O topo é raro e pouco líquido
Um detalhe que os rankings costumam esconder: os bairros mais caros são também os que menos transacionam.
| Bairro | R$/m² | Transações registradas |
|---|---|---|
| Jardim América | R$ 24.726 | 2.656 |
| Jardim Europa | R$ 23.811 | 726 |
| Jardim Paulistano | R$ 15.527 | 919 |
| Cidade Jardim | R$ 14.238 | 220 |
| Vila Nova Conceição | R$ 11.747 | 5.534 |
| Pinheiros | R$ 10.887 | 17.481 |
O Cidade Jardim tem 220 transações em toda a série histórica. O Jardim Europa, 726. Comparado a Pinheiros, com 17.481.
Isso tem duas implicações práticas:
- A mediana desses bairros é estatisticamente frágil. Com poucas transações, um único negócio atípico move o número inteiro. Trate esses valores como referência aproximada, não como preço de tabela.
- Liquidez é parte do preço. Um imóvel em um bairro com 220 transações históricas pode levar muitos meses para encontrar comprador. Para quem investe, isso é risco — e deveria estar embutido no valor.
Bairros como Pinheiros e Vila Nova Conceição são mais interessantes analiticamente: caros e líquidos. O preço ali reflete demanda real e recorrente, não um punhado de negócios excepcionais.
A mediana da cidade é mais baixa do que se imagina
Reunindo os 325 bairros com dados suficientes, a mediana das medianas fica em torno de R$ 4.258/m².
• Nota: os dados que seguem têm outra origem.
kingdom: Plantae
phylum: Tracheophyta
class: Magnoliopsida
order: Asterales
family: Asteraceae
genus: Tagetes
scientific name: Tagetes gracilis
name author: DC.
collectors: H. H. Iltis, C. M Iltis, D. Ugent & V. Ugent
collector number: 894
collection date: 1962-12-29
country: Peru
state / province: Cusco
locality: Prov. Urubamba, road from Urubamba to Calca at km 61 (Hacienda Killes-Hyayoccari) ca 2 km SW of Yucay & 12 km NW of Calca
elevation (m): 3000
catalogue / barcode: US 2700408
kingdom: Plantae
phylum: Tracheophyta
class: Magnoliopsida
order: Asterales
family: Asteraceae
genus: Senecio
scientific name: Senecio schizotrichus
Esse número surpreende quem acompanha o mercado pelos portais. A razão é simples: a cobertura editorial e publicitária concentra-se em uma dezena de bairros da Zona Oeste e do quadrante sudoeste — que são atípicos, não representativos.
A São Paulo real, medida por onde as pessoas efetivamente compram, transaciona em uma faixa bem mais acessível do que a percepção pública sugere.
Por que a mediana, e não a média
Uma escolha metodológica que muda o resultado: usamos mediana, não média.
Em dados imobiliários, a média é facilmente distorcida. Uma cobertura de R$ 35 milhões vendida no Jardim América eleva a média do bairro inteiro, mesmo que ela não represente nada do estoque comum.
A mediana ignora extremos por construção: é o valor do meio, o ponto em que metade das transações ficou acima e metade abaixo. Para responder "quanto custa um imóvel típico aqui?", a mediana é quase sempre a métrica honesta.
O limite desta análise (e ele é importante)
Preço por bairro é um bom ponto de partida e um péssimo ponto de chegada.
Dentro de um mesmo bairro, a variação costuma ser enorme. Duas ruas paralelas podem ter medianas muito distintas; dois prédios na mesma rua também, dependendo de idade, padrão construtivo e perfil das plantas. E dentro do mesmo prédio, andar e posição solar movem o preço.
A média do bairro serve para enquadrar uma decisão — dizer se você está na faixa certa da cidade. Ela não serve para precificar um imóvel específico. Para isso é preciso descer ao nível da rua e do edifício, onde estão as transações comparáveis de verdade.
Metodologia
Base de mais de 868 mil transações registradas via ITBI na cidade de São Paulo. Todos os valores refletem o preço efetivamente transacionado, não o preço de anúncio. Consideramos 329 bairros, dos quais 325 têm volume suficiente para uma mediana confiável.
Para o recorte de bairros mais acessíveis, aplicamos um piso de 3.000 transações históricas, evitando que regiões com poucos negócios apareçam artificialmente no topo ou na base do ranking.